● Short exercise
Turn the lines of the entries below into a Markdown table with the columns "No." and "Line", numbering each row and skipping blank lines. Leave the pictures out.

start

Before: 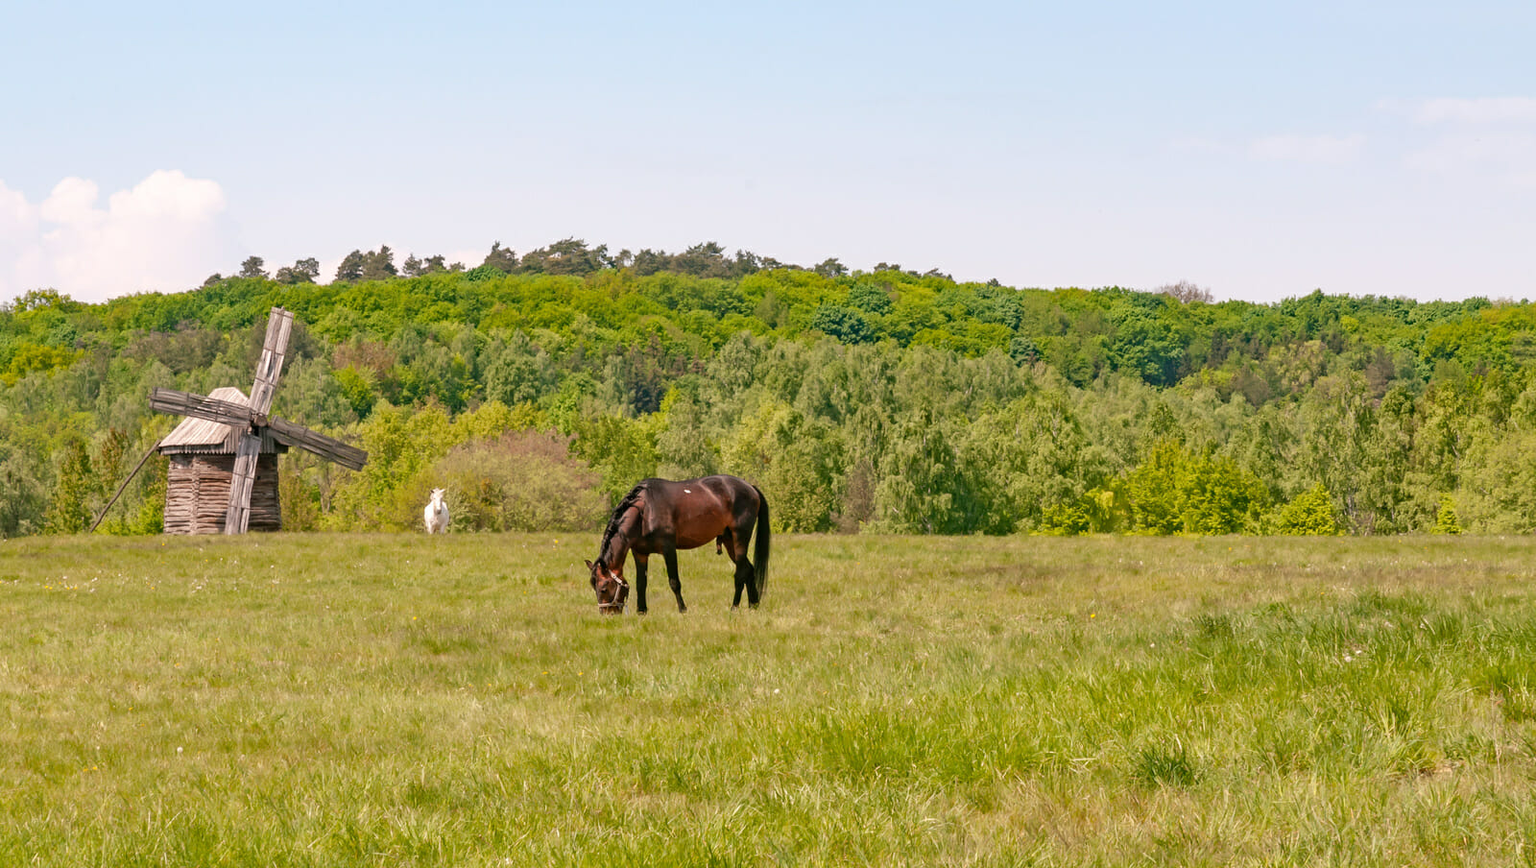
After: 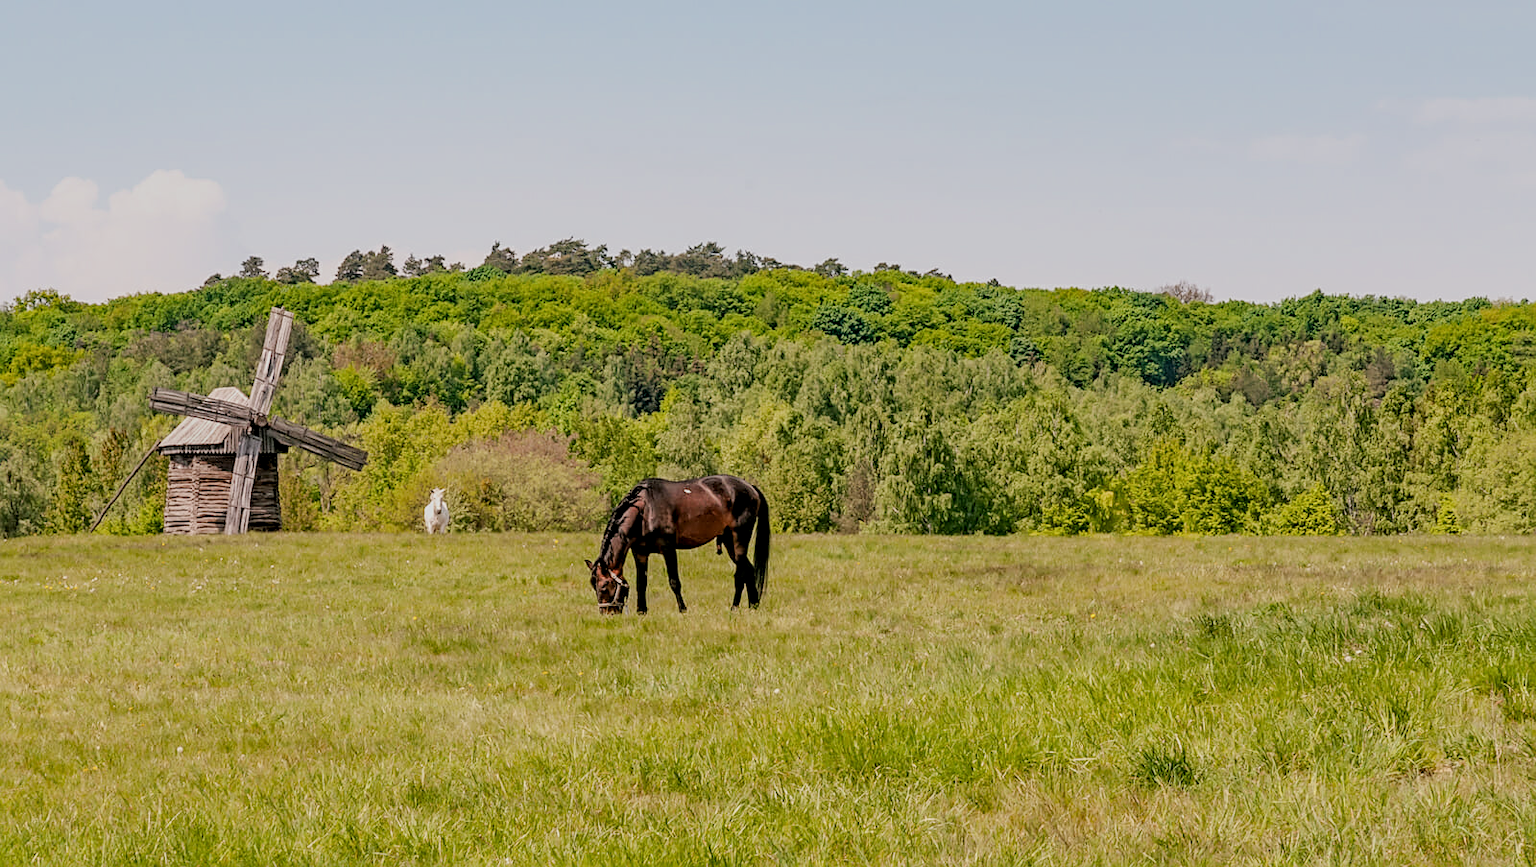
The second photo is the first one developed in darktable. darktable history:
local contrast: detail 130%
filmic rgb: black relative exposure -6.98 EV, white relative exposure 5.63 EV, hardness 2.86
sharpen: on, module defaults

end

● Result
| No. | Line |
|---|---|
| 1 | Before:  |
| 2 | After:  |
| 3 | The second photo is the first one developed in darktable. darktable history: |
| 4 | local contrast: detail 130% |
| 5 | filmic rgb: black relative exposure -6.98 EV, white relative exposure 5.63 EV, hardness 2.86 |
| 6 | sharpen: on, module defaults |